Former US State Department official Jennifer Brush told the Voice of America on Thursday that people with information about the murders of the Bytyqi brothers were too scared to testify against senior Serbian police officer Goran Radosavljevic aka Guri.
Brush served as Charges D’Affaires at the US embassy in Belgrade, working closely with FBI investigators to find witnesses who she said might no longer be in Serbia. “We had an FBI representative at American embassy and he worked with people working on war crimes, the Serbian Internal Affairs Ministry and US investigators because the three Bytyqi brothers were US citizens. We knew back then that Goran Radosavljevic Guri was in charge of the camp where they were killed. We believe that he ordered the killings. I hear later that Guri set up a security company and worked for the Democratic Party (DS) when it was in power,” Brush said.
She said Washington was disappointed to learn that Radosavljevic was a member of Serbian President Aleksandar Vucic’s Serbian Progressive Party (SNS). “Every diplomatic meeting with Serbian officials in the past 20 years included talks on the issue,”Brush said.

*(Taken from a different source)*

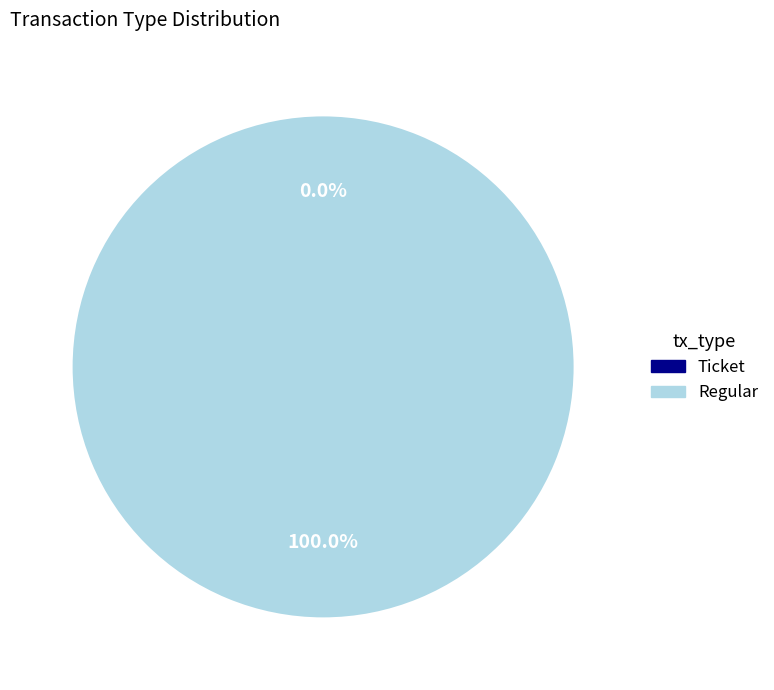

What is the change in value from Ticket to Regular?

+1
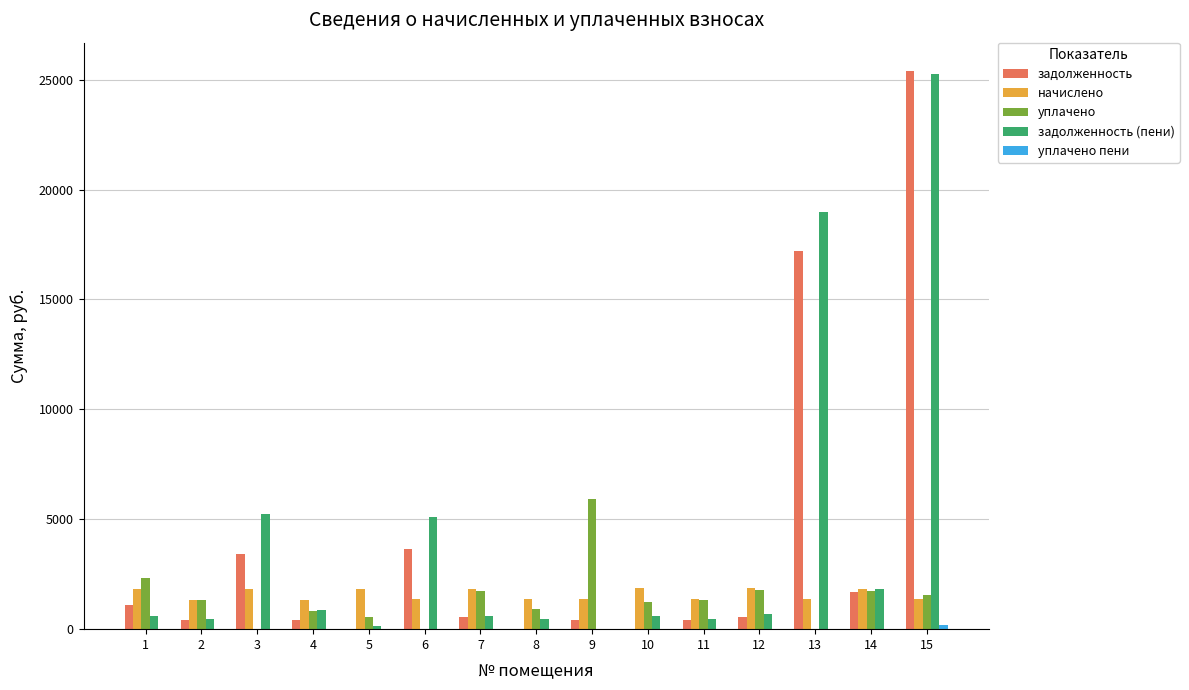

What is the spread (max minus min) of values at 14?

1843.0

The VOA recalled that the Bytyqi case has been burdening US-Serbia relations for more than a decade. Agron, Mehmet and Yilli Bitići were members of the so-called Atlantic Brigade in the Kosovo Liberation Army (KLA) and were arrested after the 1999 war while helping neighbors flee Prizren. They were charged with illegally crossing the borders of FR Yugoslavia and were sentenced to 15 days in jail but were taken out of their cell four days later, taken to Petrovo Selo and killed. Their bodies were found almost two years later in a mass grave in Petrovo Selo on the grounds of a police Special Anti-Terrorist Unit base commanded by Radosavljevic.
The Serbian authorities have promised to solve the case on several occassions.